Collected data
════════════════════
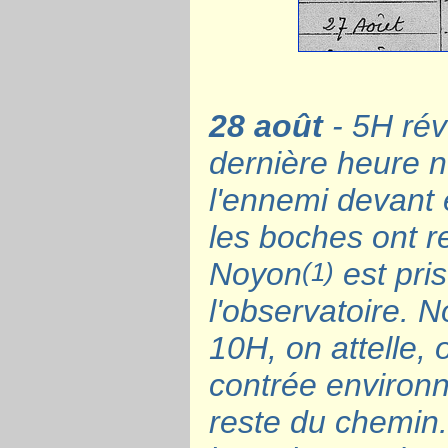
28 août
- 5H rév
dernière heure n
l'ennemi devant
les boches ont r
Noyon
est pris
(1)
l'observatoire. N
10H, on attelle, 
contrée environn
reste du chemin.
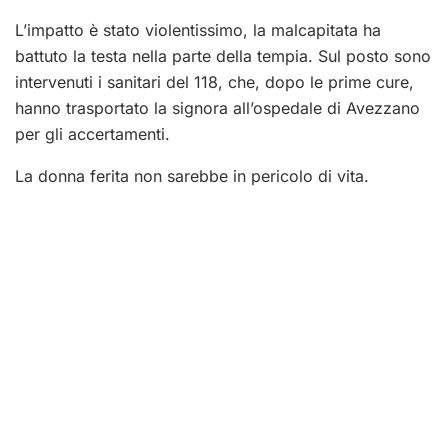
L’impatto è stato violentissimo, la malcapitata ha
battuto la testa nella parte della tempia. Sul posto sono
intervenuti i sanitari del 118, che, dopo le prime cure,
hanno trasportato la signora all’ospedale di Avezzano
per gli accertamenti.
La donna ferita non sarebbe in pericolo di vita.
════════════════════
_ABOUT THIS EXERCISE:_ Update the listing so that "violentissimo" becomes "fortissimo", keeping every other line the same. Leave the pictures out of your answer.

_SOLVED EXERCISE:_
28 août
- 5H rév
dernière heure n
l'ennemi devant
les boches ont r
Noyon
est pris
(1)
l'observatoire. N
10H, on attelle, 
contrée environn
reste du chemin.
L’impatto è stato fortissimo, la malcapitata ha
battuto la testa nella parte della tempia. Sul posto sono
intervenuti i sanitari del 118, che, dopo le prime cure,
hanno trasportato la signora all’ospedale di Avezzano
per gli accertamenti.
La donna ferita non sarebbe in pericolo di vita.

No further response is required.